* Task
Copy out the items below word for word, beginning with the line that contains "Which side of the hanging" and continuing to the end of the items. Omit the pictures from your answer.

Data excerpts

---

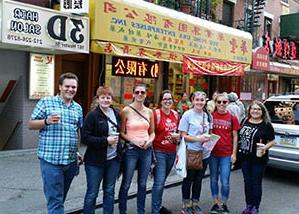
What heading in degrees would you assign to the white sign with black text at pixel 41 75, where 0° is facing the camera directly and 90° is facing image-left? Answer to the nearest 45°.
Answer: approximately 315°

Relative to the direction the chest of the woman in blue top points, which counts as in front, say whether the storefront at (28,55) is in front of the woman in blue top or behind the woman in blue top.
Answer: behind

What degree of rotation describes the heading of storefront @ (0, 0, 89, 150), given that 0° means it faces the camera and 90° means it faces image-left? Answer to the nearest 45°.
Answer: approximately 315°

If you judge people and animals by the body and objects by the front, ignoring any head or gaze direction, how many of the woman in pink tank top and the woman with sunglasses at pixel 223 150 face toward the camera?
2

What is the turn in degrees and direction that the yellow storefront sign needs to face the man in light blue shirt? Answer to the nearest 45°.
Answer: approximately 45° to its right

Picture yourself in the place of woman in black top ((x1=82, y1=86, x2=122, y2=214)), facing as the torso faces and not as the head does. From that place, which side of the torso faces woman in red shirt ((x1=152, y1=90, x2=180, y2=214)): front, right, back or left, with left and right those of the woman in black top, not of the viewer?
left

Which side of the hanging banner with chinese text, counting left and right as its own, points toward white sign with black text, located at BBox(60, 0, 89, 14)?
right

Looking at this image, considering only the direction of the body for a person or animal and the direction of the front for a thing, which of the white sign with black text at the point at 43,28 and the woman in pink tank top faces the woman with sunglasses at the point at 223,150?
the white sign with black text
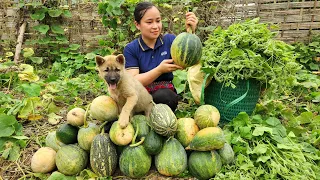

---

* Response to this task
Which side of the hanging banner with chinese text, counting left and right as its own, points toward white sign with black text, located at BBox(60, 0, 89, 14)?
right

Looking at this image, considering only the direction of the body for a person or animal and the direction of the front for a thing, which of the white sign with black text at the point at 43,28 and the woman in pink tank top faces the woman with sunglasses at the point at 223,150?
the white sign with black text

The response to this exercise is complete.